← NIST Vulnerability MCP Server
NIST Vulnerability MCP Server — agentic threat model
This agent acts as a read-only informational bridge to the NIST NVD database, presenting low inherent agentic risk due to its lack of write capabilities, though it could be used to feed vulnerability intelligence to malicious orchestrators.
OWASP AIVSS score rationale
| Autonomy of Action | 0.10 | |
| Goal-Driven Planning | 0.10 | |
| Self-Modification | 0.00 | |
| Dynamic Tool Use | 0.20 | |
| Persistent Memory | 0.00 | |
| Contextual Awareness | 0.30 | |
| Dynamic Identity | 0.00 | |
| Multi-Agent Interactions | 0.40 | |
| Non-Determinism | 0.10 | |
| Opacity & Reflexivity | 0.10 |
Scored with the canonical OWASP AIVSS formula (AIVSS calculator reference); agentic risk factors estimated from the agent’s described capabilities.
MAESTRO 7-layer threat model
Per-layer threats for this agent. Layers tagged “not certain from listing” are general, caveated commentary where the public description didn’t pin that layer.
Not certain from the listing — The MCP server itself does not specify a foundation model, but the consuming agent's LLM is susceptible to prompt injection that could manipulate how CVE data is interpreted or presented.
The agent queries the external NIST NVD API. Threats include upstream data poisoning of the NVD or man-in-the-middle attacks altering the returned vulnerability intelligence before it reaches the agent context.

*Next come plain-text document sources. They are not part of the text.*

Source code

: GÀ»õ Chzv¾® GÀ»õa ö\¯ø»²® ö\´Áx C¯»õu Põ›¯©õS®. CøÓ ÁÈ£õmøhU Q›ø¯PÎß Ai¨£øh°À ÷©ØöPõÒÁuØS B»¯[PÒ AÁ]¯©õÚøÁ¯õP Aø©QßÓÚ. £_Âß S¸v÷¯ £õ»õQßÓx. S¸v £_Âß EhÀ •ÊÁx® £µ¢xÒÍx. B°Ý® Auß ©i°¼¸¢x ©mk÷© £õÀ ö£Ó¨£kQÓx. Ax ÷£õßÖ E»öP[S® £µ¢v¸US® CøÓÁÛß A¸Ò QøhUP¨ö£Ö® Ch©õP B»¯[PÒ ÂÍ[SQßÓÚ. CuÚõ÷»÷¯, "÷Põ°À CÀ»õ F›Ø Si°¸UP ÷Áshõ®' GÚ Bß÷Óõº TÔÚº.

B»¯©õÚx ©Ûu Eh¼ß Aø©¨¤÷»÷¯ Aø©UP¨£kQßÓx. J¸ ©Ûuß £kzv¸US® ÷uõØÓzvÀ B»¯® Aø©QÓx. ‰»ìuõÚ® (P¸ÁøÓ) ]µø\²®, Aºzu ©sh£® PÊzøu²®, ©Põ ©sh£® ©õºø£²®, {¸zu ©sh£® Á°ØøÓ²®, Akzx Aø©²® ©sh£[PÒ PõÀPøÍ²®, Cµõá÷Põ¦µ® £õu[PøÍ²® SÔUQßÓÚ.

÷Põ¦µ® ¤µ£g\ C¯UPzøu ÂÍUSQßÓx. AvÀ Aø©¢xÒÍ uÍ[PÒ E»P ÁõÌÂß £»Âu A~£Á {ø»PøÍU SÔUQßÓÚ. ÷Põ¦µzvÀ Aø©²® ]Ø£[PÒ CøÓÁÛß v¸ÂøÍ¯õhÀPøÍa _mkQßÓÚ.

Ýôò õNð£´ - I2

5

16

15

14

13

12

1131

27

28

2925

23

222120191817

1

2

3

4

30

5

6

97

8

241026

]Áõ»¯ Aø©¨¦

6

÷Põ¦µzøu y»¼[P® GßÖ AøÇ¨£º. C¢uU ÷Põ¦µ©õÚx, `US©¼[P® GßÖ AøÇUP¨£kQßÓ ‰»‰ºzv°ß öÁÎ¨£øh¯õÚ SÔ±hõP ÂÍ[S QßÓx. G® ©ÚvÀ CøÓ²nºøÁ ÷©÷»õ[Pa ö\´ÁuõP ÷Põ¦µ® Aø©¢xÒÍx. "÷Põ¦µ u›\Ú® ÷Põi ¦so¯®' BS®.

As an MCP server, it exposes tools for CVE lookup and product queries. Risks include insecure tool integration where an orchestrating agent passes unsanitized inputs to the MCP tool, potentially causing denial of service or unexpected behavior.
Not certain from the listing — The deployment infrastructure of this MCP server is host-dependent. If run locally without sandboxing, vulnerabilities in the server code or its dependencies could lead to local host compromise.
Not certain from the listing — There is no mention of built-in logging, rate-limiting, or validation guardrails for the API requests made to the NIST NVD, creating potential blind spots in usage monitoring.
The tool is open source and free, with no explicit authentication, authorization, or compliance controls mentioned in the listing to restrict who can query the server or how the data is audited.
Designed to surface vulnerability intelligence into broader agent contexts. A compromised or rogue orchestrator agent could abuse this tool to automatically scan and identify zero-day or unpatched exposures in a target environment.
MAESTRO — the 7-layer agentic threat-modeling framework (Cloud Security Alliance / Ken Huang).